Der Text erschien erstmals in "Bochum geht aus 2013".
Das Restaurant ist zum Jahreswechsel 2019/20 nach Bochum-Wiemelhausen umgezogen.
Früh übt sich, was ein „material girl“ werden will. „Haben Sie Hugo?“, fragt mit kieksender Piepsstimme eine süße, „L’Oreal“-blondierte Zwanzigjährige, die mit ihrer ebenfalls leuchtendblonden Schwester am Nebentisch sitzt, und meint damit natürlich den Cocktail-Renner der Saison aus Prosecco, Minze und Holundersirup. Kaum hat der Kellner den Kult-Drink gebracht, erscheint auf der schmalen Terrasse des „Bassano“ ein weiteres diskret blondiertes Damenpärchen, diesmal um die 30, um sich an den nächsten Tisch zu setzen und mit samtigweichen Altstimmen nach der Speisekarte zu verlangen. Und um die Damenwahl perfekt zu machen, tauchen kurz darauf noch zwei blonde Schönheiten auf, Ü40 würde ich sagen, mit lauten, sich durchsetzenden Lehrerinnen-Stimmen. Ja gehen denn hier nur top-gekleidete Frauen essen? Auch ein Blick durch die Fenster in den elegant eingerichteten Laden scheint diese Annahme zu bestätigen. Auch hier sitzen mittlerweile ausschließlich Frauen, darunter allerdings auch einige Brünette.

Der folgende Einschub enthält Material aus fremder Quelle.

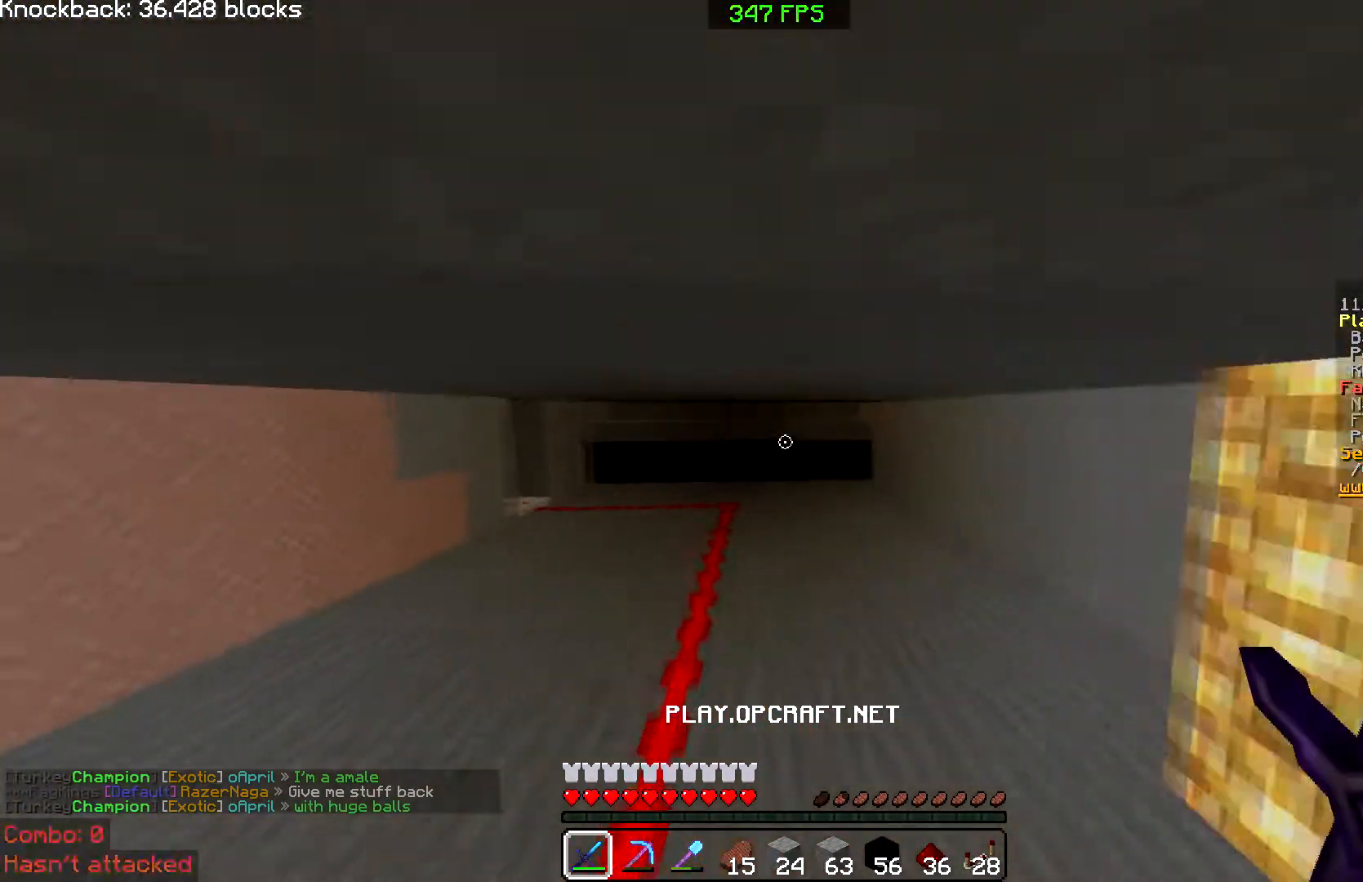
{"keys": ["w"], "mouse": []}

Die Entscheidung von Arne Casagrande, das „Da Gervasio“ in der Oskar-Hoffmann-Straße, das er von seinem Vater übernommen hatte, im letzten Jahr zu schließen und in der Innenstadt in enger Nachbarschaft zu „Zentral“ und „Livingroom“ neu zu beginnen, scheint sich ausgezahlt zu haben. Am alten Standort konnte er seine Vorstellungen von einem chicen Ristorante nicht verwirklichen, und so baute er das Lokal, das einst die Studentenkneipe „Club am Hellweg“ beherbergte und später dann jahrelang ein Irish Pub war, entsprechend um. Der Gastraum des „Bassano“ wird von einer leuchtenden Bilderwand mit Fotos der gleichnamigen Grappa-Stadt dominiert, und eine Wand besteht aus Regalen, in denen die ausgezeichneten Weinvorräte lagern.

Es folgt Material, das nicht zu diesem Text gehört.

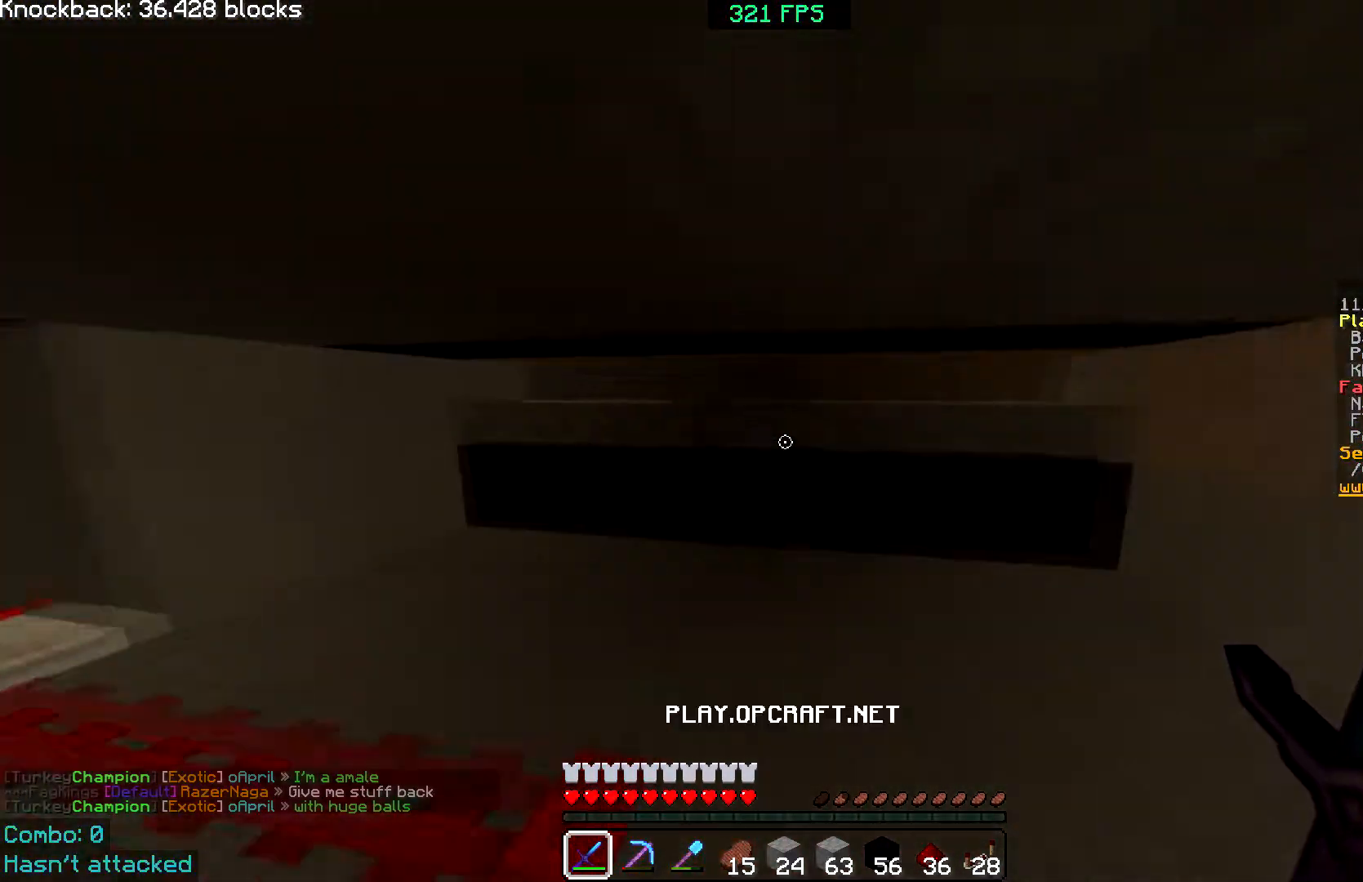
{"keys": ["w"], "mouse": [], "events": []}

Im „Bassano“ wird frisch gekocht. Am Bordstein hindern Blumenkübel dreiste Autofahrer daran, falsch zu parken, und zu Füßen der strammen Olivenbäumchen darin wuchern Kräuter wie Oregano, Rosmarin und Basilikum. Hin und wieder erscheint ein dienstbarer Geist aus der Küche, um davon die gerade benötigte Portion abzuzupfen. Die Speisekarte ist knapp gehalten und bietet keine Pizza an, stattdessen einige wenige Antipasti, Salate, Pasta-Gerichte und Fleischgerichte wie Paiard ai ferri (gegrilltes Kalbssteak, 18,50 Euro). Fischgerichte finden sich auf der Wochenkarte, die ebenfalls von luxuriösem Minimalismus geprägt ist. Die beliebteste Zubereitungsart ist das Grillen.
Als BOCHUM-GEHT-AUS-Tester nutze ich die Gelegenheit, ein wenig dem Luxus zu frönen und bestelle als Pasta-Gang frische Tagliolini, das sind spaghettischmale Bandnudeln, mit schwarzen Trüffeln für 18 Euro. Der Duft der mit ein wenig Trüffel-Sahnesauce aromatisierten, aber etwas klebrigen Nudeln ist fantastisch, doch die hauchdünnen Trüffelscheiben, die darüber gehobelt sind, sind geschmacklos und haften an der Zunge wie Esspapier. Privat hätte ich mich über den Preis geärgert, so bin ich jedoch um eine Erfahrung reicher.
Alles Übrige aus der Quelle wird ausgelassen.